Dziś, krótko po godzinie czwartej do dyżurnego z Komendy Powiatowej Policji w Busku – Zdroju wpłynęło dramatycznie brzmiące wezwanie. Zatelefonował mężczyzna, który informował, że z mieszkania na jednym z buskich osiedli dochodziło wołanie o pomoc. Na miejsce natychmiast pojechali mundurowi pełniący służbę patrolową.
Zastali tam 45-letniego mężczyznę, który wskazał lokal, z którego dochodziły niepokojące odgłosy. Drzwi do pomieszczenia były zamknięte. Policjanci podjęli decyzję o wejściu do pomieszczenia. Pokonali zamknięte drzwi i po chwili zauważyli leżącą na podłodze seniorkę.

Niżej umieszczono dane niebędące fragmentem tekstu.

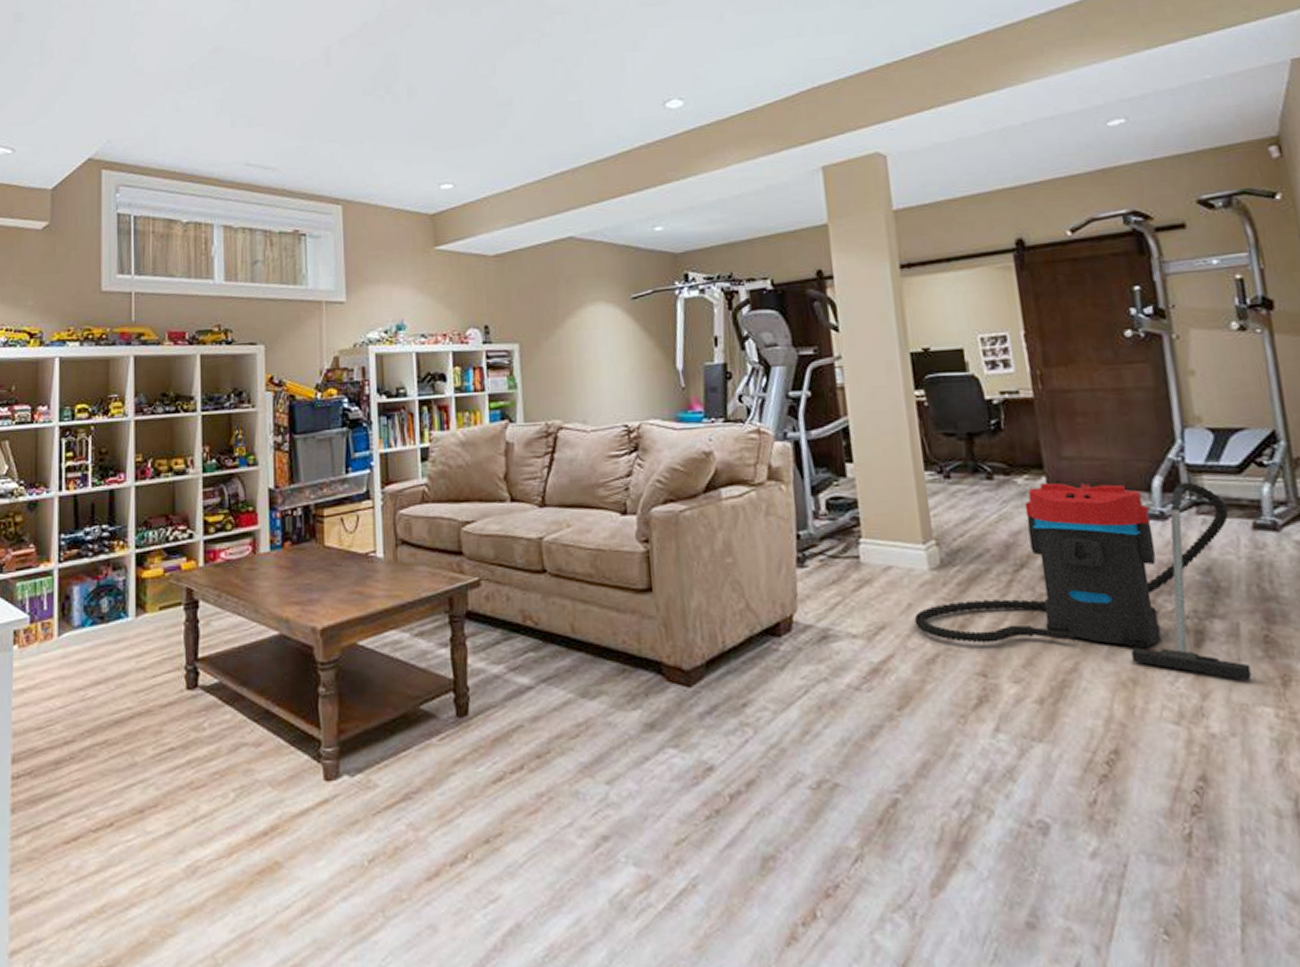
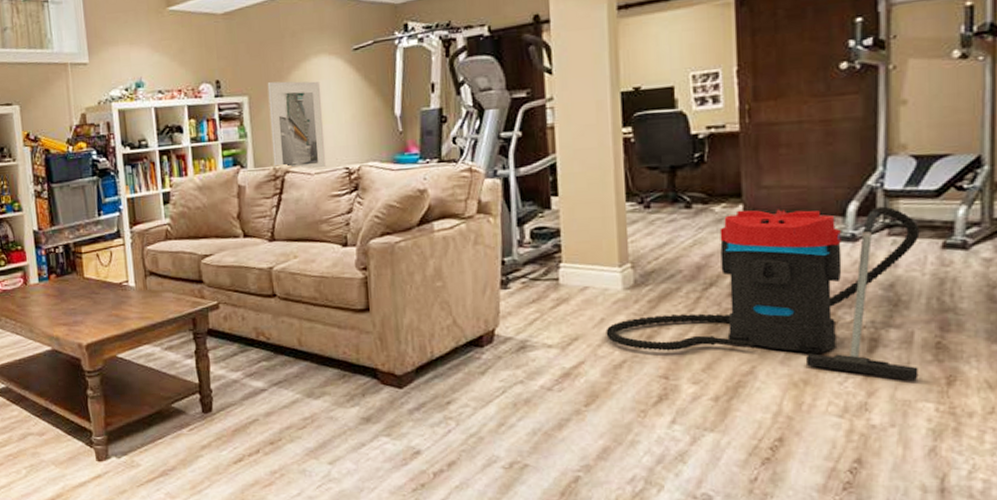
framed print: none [540,328,604,426] -> present [267,81,327,169]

Jak zrelacjonowała kobieta, wczoraj późnym wieczorem przewróciła się w łazience, pomału przeczołgała się do sypialni, gdzie miała pozostawiony telefon. Niestety zabrakło już sił, żeby po niego sięgnąć. Zrozpaczona, mieszkająca samotnie 83-latka zaczęła po imieniu wzywać na pomoc członków swojej rodziny. Wołanie usłyszał sąsiad, który powiadomił służby. Dzięki jego informacji, zaangażowaniu i zdecydowanemu działaniu stróżów prawa, kobieta trafiła do szpitala pod opiekę lekarzy. Mieszkanie zabezpieczyła przybyła na miejsce zdarzenia córka.